C’est la guerre. Le titre de la deuxième partie des témoins est bien « la guerre ». Manu a le Sida, il sent sa jeunesse lui échapper. La vie s’arrête soudainement. Les couleurs du film virent au gris, tout s’assombrit. Téchiné montre l’apparition du SIDA en présentant la chose comme surréaliste, presque de la science fiction. L’épidémie se répand, on en parle partout dans les journaux, on ne sait pas bien ce que c’est. C’est la fin d’une liberté sexuelle, d’une période d’insouciance, l’obligation progressive du préservatif. La phobie d’être atteint se propage tandis que Manu décide de s’enfermer et de ne plus voir personne, surtout pas celui qu’il aime. Sarah apprend la liaison des deux garçons à son tour. Elle ne jugera pas Medi. Comme Téchiné qui ,quoi qu’ils fassent, ne juge jamais ses personnages.

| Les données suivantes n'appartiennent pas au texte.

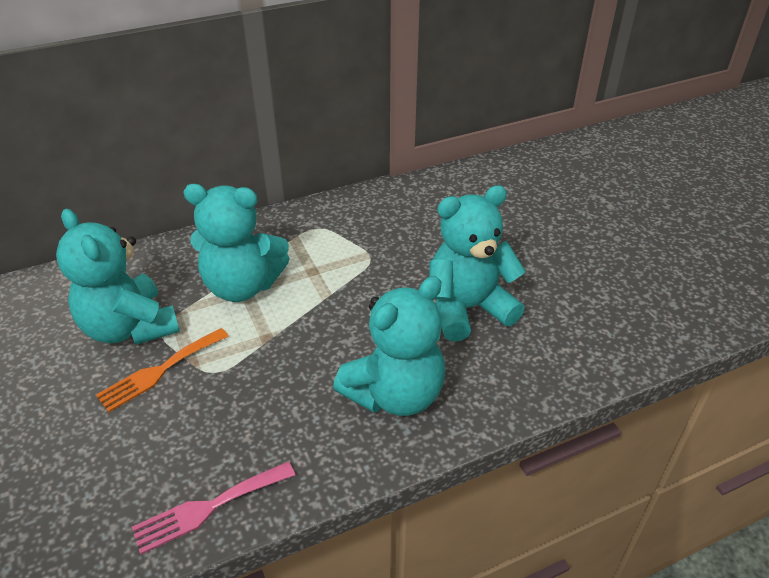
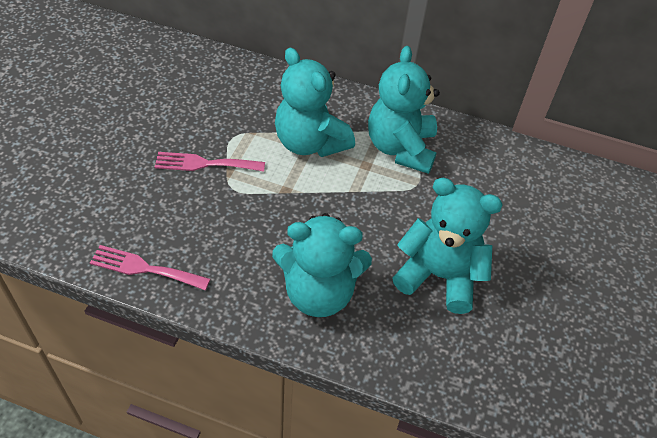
camera: 40 degrees right, 10 degrees up
(130, 327) = (218, 122): turquoise teddy bear -> turquoise teddy bear (400, 148)
(159, 371) = (204, 164): orange fork -> pink fork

Plus les minutes défilent, plus on découvre un film plein de justesse et d’humanité. Le virage dramatique que prend le long-métrage avec ce thème du SIDA pouvait annoncer un pathos intense. Il n’en est rien : ici tout est plutôt sec, brutal, réaliste. Comme le titre l’indique, les personnages sont des témoins. Témoins de l’arrivée d’une maladie apparaissant comme dangereuse et hors de contrôle, Témoins de la fin d’une vie, Témoins de leur propre existence en totale mutation. Manu va se faire soigner par Adrien qui trouvera là l’occasion de le materner avec plaisir, de l’avoir pour lui tout seul. Le spectateur suit l’avancée de la maladie sur le corps de Manu, des premiers moments difficiles à l’insupportable invasion de taches et une faiblesse renforcée.
La troisième et dernière partie marque « le retour de l’été », la vie après la mort, la reconstruction de chacun. Sarah , témoin de l’aventure de Manu, va se servir de son histoire pour son roman. Le film est en quelque sorte ce livre puisque Sarah nous narre en voix off le récit, apportant des précisions aux images, faisant quelques ellipses. Il fait à nouveau beau mais rien n’est plus vraiment comme avant. Une chose est sure : Manu a bouleversé le destin de tous. Tout comme Téchiné nous bouleverse deux heures durant avec ses personnages. Des personnages souvent nombrilistes, qui oublient et s’oublient eux-mêmes, qui se cherchent. Medi finit par abandonner Manu, Sarah profite de ce dernier pour retrouver de l’inspiration, Adrien recommence son cycle de drague infernal en trouvant un nouveau jeunot, Julie pense plus à sa voix qu’à son défunt frère…Film poignant et important sur un sujet qui aujourd’hui encore est au centre des préoccupations, Les témoins est un grand moment de cinéma. Important dans la filmographie de Téchiné, important pour son témoignage tout simplement juste et bouleversant.Une merveille.